◆ Aim of the task:
Give the listing again, word for word.

Content starts

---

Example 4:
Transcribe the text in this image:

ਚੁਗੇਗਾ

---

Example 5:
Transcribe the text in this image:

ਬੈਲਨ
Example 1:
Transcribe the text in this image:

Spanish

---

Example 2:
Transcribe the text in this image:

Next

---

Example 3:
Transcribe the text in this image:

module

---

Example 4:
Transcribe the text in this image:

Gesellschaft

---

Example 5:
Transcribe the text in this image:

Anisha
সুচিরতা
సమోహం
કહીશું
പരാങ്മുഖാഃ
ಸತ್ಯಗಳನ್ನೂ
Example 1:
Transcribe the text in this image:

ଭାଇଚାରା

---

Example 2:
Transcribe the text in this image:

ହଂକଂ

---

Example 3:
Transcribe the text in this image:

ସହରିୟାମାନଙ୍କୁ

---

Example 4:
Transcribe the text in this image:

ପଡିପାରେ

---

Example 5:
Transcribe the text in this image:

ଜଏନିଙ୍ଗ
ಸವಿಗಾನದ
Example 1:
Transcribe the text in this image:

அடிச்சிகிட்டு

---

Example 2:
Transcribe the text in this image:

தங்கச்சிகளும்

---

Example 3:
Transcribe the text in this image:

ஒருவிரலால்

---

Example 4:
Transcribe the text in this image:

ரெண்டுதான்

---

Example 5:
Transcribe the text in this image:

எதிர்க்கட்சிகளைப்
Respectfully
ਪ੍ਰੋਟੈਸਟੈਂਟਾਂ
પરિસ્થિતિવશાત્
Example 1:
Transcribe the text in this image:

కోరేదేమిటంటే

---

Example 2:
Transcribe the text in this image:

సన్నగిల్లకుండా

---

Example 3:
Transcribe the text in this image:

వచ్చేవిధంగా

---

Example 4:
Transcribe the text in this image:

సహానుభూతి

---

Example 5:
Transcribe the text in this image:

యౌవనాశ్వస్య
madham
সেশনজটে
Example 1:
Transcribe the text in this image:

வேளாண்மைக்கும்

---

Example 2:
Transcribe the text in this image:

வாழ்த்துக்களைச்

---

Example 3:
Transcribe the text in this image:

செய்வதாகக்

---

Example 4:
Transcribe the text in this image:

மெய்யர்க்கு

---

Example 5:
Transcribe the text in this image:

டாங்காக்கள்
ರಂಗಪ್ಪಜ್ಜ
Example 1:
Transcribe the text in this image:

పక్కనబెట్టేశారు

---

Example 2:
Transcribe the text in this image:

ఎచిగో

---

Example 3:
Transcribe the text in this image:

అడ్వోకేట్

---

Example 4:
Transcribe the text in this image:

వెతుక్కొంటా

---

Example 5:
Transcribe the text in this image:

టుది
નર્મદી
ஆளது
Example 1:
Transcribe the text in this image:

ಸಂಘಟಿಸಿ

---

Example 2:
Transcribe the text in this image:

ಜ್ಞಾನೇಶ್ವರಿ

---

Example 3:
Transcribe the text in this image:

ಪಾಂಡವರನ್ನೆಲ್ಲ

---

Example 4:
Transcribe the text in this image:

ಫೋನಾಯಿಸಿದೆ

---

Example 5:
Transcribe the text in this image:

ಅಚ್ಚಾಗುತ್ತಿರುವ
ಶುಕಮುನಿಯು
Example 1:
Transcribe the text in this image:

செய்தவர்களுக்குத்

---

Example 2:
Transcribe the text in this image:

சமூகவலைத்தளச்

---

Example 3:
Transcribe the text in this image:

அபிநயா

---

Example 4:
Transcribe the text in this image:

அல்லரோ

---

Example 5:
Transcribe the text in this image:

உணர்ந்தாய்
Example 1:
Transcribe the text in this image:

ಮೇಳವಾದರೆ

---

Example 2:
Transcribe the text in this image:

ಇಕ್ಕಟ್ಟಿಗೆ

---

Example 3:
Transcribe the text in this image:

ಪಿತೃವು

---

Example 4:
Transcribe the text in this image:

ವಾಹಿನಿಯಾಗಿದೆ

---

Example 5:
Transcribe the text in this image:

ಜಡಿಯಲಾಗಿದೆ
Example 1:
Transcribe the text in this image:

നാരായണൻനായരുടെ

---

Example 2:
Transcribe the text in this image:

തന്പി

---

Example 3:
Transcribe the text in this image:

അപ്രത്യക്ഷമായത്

Content ends

◆ Solution for this exercise:
---

Example 4:
Transcribe the text in this image:

ਚੁਗੇਗਾ

---

Example 5:
Transcribe the text in this image:

ਬੈਲਨ
Example 1:
Transcribe the text in this image:

Spanish

---

Example 2:
Transcribe the text in this image:

Next

---

Example 3:
Transcribe the text in this image:

module

---

Example 4:
Transcribe the text in this image:

Gesellschaft

---

Example 5:
Transcribe the text in this image:

Anisha
সুচিরতা
సమోహం
કહીશું
പരാങ്മുഖാഃ
ಸತ್ಯಗಳನ್ನೂ
Example 1:
Transcribe the text in this image:

ଭାଇଚାରା

---

Example 2:
Transcribe the text in this image:

ହଂକଂ

---

Example 3:
Transcribe the text in this image:

ସହରିୟାମାନଙ୍କୁ

---

Example 4:
Transcribe the text in this image:

ପଡିପାରେ

---

Example 5:
Transcribe the text in this image:

ଜଏନିଙ୍ଗ
ಸವಿಗಾನದ
Example 1:
Transcribe the text in this image:

அடிச்சிகிட்டு

---

Example 2:
Transcribe the text in this image:

தங்கச்சிகளும்

---

Example 3:
Transcribe the text in this image:

ஒருவிரலால்

---

Example 4:
Transcribe the text in this image:

ரெண்டுதான்

---

Example 5:
Transcribe the text in this image:

எதிர்க்கட்சிகளைப்
Respectfully
ਪ੍ਰੋਟੈਸਟੈਂਟਾਂ
પરિસ્થિતિવશાત્
Example 1:
Transcribe the text in this image:

కోరేదేమిటంటే

---

Example 2:
Transcribe the text in this image:

సన్నగిల్లకుండా

---

Example 3:
Transcribe the text in this image:

వచ్చేవిధంగా

---

Example 4:
Transcribe the text in this image:

సహానుభూతి

---

Example 5:
Transcribe the text in this image:

యౌవనాశ్వస్య
madham
সেশনজটে
Example 1:
Transcribe the text in this image:

வேளாண்மைக்கும்

---

Example 2:
Transcribe the text in this image:

வாழ்த்துக்களைச்

---

Example 3:
Transcribe the text in this image:

செய்வதாகக்

---

Example 4:
Transcribe the text in this image:

மெய்யர்க்கு

---

Example 5:
Transcribe the text in this image:

டாங்காக்கள்
ರಂಗಪ್ಪಜ್ಜ
Example 1:
Transcribe the text in this image:

పక్కనబెట్టేశారు

---

Example 2:
Transcribe the text in this image:

ఎచిగో

---

Example 3:
Transcribe the text in this image:

అడ్వోకేట్

---

Example 4:
Transcribe the text in this image:

వెతుక్కొంటా

---

Example 5:
Transcribe the text in this image:

టుది
નર્મદી
ஆளது
Example 1:
Transcribe the text in this image:

ಸಂಘಟಿಸಿ

---

Example 2:
Transcribe the text in this image:

ಜ್ಞಾನೇಶ್ವರಿ

---

Example 3:
Transcribe the text in this image:

ಪಾಂಡವರನ್ನೆಲ್ಲ

---

Example 4:
Transcribe the text in this image:

ಫೋನಾಯಿಸಿದೆ

---

Example 5:
Transcribe the text in this image:

ಅಚ್ಚಾಗುತ್ತಿರುವ
ಶುಕಮುನಿಯು
Example 1:
Transcribe the text in this image:

செய்தவர்களுக்குத்

---

Example 2:
Transcribe the text in this image:

சமூகவலைத்தளச்

---

Example 3:
Transcribe the text in this image:

அபிநயா

---

Example 4:
Transcribe the text in this image:

அல்லரோ

---

Example 5:
Transcribe the text in this image:

உணர்ந்தாய்
Example 1:
Transcribe the text in this image:

ಮೇಳವಾದರೆ

---

Example 2:
Transcribe the text in this image:

ಇಕ್ಕಟ್ಟಿಗೆ

---

Example 3:
Transcribe the text in this image:

ಪಿತೃವು

---

Example 4:
Transcribe the text in this image:

ವಾಹಿನಿಯಾಗಿದೆ

---

Example 5:
Transcribe the text in this image:

ಜಡಿಯಲಾಗಿದೆ
Example 1:
Transcribe the text in this image:

നാരായണൻനായരുടെ

---

Example 2:
Transcribe the text in this image:

തന്പി

---

Example 3:
Transcribe the text in this image:

അപ്രത്യക്ഷമായത്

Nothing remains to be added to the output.